Community, Season 2 Episode 7 — "Aerodynamics of Gender"

All the buzz I heard going into this latest Community was that it was a parody of Mean Girls with Abed and Hilary Duff vying for queen bee status of the Greendale cafeteria, so it was much to my surprise that the episode's true highlight (and by extension the highlight of last Thursday's NBC comedy block) was the B-plot I hadn't heard one word about, a beautifully absurd and non-sequitur parody of The Secret Garden starring Troy, Jeff, Pierce, a magical trampoline, and a white supremacist gardner. Every second of this subplot was hysterical, from Donald Glover sobbing and asking "why are you doing this?!" while double-bouncing Pierce, to Pierce's slow motion "faaaatthhherrrr" as he flew into the air, to the flashback of the swastika on the gardner's chest. I've seen this kind of elaborate parody on television before but never in live-action, once again cementing Community as not just a great sitcom but a great sitcom for people who love pop culture.

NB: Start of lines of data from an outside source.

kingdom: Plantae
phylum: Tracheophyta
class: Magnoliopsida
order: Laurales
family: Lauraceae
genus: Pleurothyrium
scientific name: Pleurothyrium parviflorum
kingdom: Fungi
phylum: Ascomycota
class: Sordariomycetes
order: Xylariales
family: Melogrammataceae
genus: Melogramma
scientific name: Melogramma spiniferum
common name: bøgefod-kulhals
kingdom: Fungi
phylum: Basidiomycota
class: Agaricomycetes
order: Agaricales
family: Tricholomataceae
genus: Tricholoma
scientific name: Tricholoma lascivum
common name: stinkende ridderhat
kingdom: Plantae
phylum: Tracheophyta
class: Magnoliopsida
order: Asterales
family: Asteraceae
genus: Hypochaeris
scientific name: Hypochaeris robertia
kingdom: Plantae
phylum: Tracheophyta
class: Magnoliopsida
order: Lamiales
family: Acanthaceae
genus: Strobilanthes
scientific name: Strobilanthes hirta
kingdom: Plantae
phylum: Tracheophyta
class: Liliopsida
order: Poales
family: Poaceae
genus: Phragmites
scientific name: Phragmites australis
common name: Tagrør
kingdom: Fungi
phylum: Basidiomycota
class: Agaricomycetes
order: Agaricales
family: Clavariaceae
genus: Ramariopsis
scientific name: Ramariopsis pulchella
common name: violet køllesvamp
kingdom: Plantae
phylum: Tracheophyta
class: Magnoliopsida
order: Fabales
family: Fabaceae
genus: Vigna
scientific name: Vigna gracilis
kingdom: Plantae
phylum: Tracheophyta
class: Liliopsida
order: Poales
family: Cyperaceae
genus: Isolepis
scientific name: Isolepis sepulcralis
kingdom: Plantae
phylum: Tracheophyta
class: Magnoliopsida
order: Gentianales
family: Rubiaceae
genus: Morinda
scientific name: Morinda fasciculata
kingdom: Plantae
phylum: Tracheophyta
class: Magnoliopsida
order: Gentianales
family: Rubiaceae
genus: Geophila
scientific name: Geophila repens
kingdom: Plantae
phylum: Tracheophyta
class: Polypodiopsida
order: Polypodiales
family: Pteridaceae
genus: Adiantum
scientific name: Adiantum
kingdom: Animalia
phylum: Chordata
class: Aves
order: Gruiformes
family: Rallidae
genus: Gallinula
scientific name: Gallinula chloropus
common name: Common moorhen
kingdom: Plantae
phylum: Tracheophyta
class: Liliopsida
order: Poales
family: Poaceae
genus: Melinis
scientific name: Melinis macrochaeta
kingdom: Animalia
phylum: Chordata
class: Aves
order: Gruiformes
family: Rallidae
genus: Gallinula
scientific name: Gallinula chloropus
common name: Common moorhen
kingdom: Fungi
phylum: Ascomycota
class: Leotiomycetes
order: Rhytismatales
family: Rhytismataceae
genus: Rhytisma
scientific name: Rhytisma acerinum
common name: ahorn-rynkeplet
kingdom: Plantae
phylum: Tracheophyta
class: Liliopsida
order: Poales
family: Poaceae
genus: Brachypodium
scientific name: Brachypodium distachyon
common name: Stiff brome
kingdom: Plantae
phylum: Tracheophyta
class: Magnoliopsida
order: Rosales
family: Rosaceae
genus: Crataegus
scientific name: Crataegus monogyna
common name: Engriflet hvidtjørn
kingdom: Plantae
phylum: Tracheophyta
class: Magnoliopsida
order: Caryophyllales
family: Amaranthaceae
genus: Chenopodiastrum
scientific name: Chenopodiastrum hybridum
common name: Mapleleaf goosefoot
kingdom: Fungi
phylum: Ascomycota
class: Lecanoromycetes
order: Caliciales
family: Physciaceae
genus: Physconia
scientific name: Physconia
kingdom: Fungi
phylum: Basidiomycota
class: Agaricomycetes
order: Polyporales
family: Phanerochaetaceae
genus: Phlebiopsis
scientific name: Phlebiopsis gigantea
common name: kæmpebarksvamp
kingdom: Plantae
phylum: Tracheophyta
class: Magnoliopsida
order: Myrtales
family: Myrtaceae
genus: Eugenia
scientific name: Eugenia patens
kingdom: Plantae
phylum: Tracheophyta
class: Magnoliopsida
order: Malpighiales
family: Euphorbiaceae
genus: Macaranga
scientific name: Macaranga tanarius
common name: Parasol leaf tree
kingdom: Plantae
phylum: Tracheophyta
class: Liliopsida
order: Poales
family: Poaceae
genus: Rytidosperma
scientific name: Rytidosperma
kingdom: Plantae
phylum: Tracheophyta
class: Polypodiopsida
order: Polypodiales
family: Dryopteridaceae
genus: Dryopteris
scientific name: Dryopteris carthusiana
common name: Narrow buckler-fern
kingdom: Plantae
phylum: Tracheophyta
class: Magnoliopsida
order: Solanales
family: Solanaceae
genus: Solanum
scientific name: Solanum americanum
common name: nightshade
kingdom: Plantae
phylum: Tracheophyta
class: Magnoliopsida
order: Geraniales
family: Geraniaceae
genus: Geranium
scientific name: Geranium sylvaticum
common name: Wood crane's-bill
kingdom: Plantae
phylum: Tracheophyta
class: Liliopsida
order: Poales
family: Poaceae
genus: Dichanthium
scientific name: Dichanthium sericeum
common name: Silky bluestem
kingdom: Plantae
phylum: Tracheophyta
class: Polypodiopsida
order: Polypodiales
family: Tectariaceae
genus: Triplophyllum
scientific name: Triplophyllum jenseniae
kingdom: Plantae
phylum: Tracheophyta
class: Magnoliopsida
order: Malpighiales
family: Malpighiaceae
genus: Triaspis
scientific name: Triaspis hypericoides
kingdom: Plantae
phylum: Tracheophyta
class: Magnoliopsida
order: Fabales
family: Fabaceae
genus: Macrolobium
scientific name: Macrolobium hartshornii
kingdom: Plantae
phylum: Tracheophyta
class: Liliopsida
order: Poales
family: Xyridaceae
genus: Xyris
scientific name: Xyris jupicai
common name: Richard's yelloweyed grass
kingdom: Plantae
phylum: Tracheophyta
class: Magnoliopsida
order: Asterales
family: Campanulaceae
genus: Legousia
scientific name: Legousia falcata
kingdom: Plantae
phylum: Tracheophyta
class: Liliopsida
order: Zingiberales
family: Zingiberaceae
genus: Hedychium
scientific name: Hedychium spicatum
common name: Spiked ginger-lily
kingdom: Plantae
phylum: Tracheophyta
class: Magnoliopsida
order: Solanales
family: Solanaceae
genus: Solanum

The A-plot was funny too, but not as completely successful as the trampoline tale. I enjoyed Abed's insults and eventual meltdown into an insulting Terminator who destroyed everyone in his path with bitchy putdowns, but the way it was going to unfold and end was pretty obvious halfway in. And while I appreciate that Community is pretty good about not letting their guest stars take over episodes, limiting people like Betty White and Tony Hale and Drew Carey to small supporting roles that take advantage of their exact comedic skillsets, Hilary Duff's role was so small and so nondescript that it could have been played by basically any pretty girl on earth. Wasn't quite sure I saw the point of paying her presumably larger salary. Nevertheless, a pretty good Community is still the funniest thing on TV all week.